GOAL OF THE EXERCISE:
What is needed here is an exact repetition of the records below, beginning at the line that has "2015: 1.35 -> 0.9" and stopping after the line that has "11, Last Week: 12 -> 11".

THE RECORDS:
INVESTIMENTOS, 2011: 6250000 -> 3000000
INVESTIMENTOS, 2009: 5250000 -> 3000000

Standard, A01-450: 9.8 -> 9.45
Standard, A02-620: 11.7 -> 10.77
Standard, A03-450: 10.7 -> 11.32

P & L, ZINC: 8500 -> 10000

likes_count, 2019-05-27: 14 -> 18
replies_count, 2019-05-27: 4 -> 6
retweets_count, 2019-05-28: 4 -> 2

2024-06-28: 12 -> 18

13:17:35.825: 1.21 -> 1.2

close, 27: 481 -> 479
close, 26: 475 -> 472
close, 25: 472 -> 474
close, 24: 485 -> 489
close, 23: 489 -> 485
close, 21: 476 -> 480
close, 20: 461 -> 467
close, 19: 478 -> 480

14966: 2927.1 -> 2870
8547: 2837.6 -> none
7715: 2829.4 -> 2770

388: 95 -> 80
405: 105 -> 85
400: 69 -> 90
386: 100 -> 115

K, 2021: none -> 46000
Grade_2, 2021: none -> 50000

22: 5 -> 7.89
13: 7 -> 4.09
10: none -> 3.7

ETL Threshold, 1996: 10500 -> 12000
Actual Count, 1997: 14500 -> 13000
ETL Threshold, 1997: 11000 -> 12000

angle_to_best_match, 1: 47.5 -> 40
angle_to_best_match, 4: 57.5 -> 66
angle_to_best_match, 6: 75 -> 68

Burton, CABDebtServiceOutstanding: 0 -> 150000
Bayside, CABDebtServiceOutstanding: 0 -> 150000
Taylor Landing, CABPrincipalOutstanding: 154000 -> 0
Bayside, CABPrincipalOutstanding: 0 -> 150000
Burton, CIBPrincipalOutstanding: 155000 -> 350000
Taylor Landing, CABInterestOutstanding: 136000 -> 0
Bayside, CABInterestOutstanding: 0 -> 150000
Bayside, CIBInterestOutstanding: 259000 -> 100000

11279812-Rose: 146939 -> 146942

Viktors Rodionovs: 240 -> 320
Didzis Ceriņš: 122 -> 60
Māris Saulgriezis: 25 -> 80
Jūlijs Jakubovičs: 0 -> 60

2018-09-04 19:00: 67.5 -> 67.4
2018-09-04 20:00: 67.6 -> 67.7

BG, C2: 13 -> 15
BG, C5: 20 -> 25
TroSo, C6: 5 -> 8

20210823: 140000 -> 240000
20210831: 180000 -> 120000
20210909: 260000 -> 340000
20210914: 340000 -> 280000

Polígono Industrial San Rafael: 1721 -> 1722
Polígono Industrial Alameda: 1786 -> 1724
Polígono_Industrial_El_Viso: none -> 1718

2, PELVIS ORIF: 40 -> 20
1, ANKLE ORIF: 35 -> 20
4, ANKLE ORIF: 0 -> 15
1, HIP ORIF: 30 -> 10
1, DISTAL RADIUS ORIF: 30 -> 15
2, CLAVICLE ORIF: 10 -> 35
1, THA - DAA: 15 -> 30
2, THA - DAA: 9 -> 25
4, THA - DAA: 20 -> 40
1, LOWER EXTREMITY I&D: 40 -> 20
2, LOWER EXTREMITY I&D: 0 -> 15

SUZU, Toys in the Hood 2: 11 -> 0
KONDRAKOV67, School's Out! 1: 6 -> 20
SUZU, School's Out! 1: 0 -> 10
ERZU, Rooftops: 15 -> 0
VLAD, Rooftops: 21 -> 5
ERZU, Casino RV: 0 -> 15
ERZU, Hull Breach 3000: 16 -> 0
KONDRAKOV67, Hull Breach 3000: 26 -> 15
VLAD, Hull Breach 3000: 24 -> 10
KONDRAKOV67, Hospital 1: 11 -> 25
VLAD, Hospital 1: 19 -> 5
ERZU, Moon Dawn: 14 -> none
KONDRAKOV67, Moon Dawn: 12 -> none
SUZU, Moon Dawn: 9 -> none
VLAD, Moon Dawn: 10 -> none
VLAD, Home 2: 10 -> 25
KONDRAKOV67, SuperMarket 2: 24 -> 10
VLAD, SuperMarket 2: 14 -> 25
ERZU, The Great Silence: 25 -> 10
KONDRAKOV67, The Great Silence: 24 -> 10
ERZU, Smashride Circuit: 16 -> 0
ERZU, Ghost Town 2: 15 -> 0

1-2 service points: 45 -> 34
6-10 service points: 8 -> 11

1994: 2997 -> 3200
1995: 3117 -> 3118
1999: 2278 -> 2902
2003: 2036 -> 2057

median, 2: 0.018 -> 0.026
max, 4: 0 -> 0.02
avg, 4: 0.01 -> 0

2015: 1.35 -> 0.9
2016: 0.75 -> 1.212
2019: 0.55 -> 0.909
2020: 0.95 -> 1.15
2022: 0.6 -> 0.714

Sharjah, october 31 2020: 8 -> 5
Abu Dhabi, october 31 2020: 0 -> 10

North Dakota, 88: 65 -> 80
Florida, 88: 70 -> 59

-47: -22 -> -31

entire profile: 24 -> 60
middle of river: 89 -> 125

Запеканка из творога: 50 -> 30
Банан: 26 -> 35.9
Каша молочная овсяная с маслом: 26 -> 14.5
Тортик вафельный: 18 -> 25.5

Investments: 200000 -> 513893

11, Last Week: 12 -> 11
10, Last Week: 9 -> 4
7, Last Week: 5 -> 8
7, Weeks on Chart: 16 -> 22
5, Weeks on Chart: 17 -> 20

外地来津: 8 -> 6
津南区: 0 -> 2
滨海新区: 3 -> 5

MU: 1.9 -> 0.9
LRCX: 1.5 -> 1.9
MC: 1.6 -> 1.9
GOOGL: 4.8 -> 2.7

TASK RESPONSE:
2015: 1.35 -> 0.9
2016: 0.75 -> 1.212
2019: 0.55 -> 0.909
2020: 0.95 -> 1.15
2022: 0.6 -> 0.714

Sharjah, october 31 2020: 8 -> 5
Abu Dhabi, october 31 2020: 0 -> 10

North Dakota, 88: 65 -> 80
Florida, 88: 70 -> 59

-47: -22 -> -31

entire profile: 24 -> 60
middle of river: 89 -> 125

Запеканка из творога: 50 -> 30
Банан: 26 -> 35.9
Каша молочная овсяная с маслом: 26 -> 14.5
Тортик вафельный: 18 -> 25.5

Investments: 200000 -> 513893

11, Last Week: 12 -> 11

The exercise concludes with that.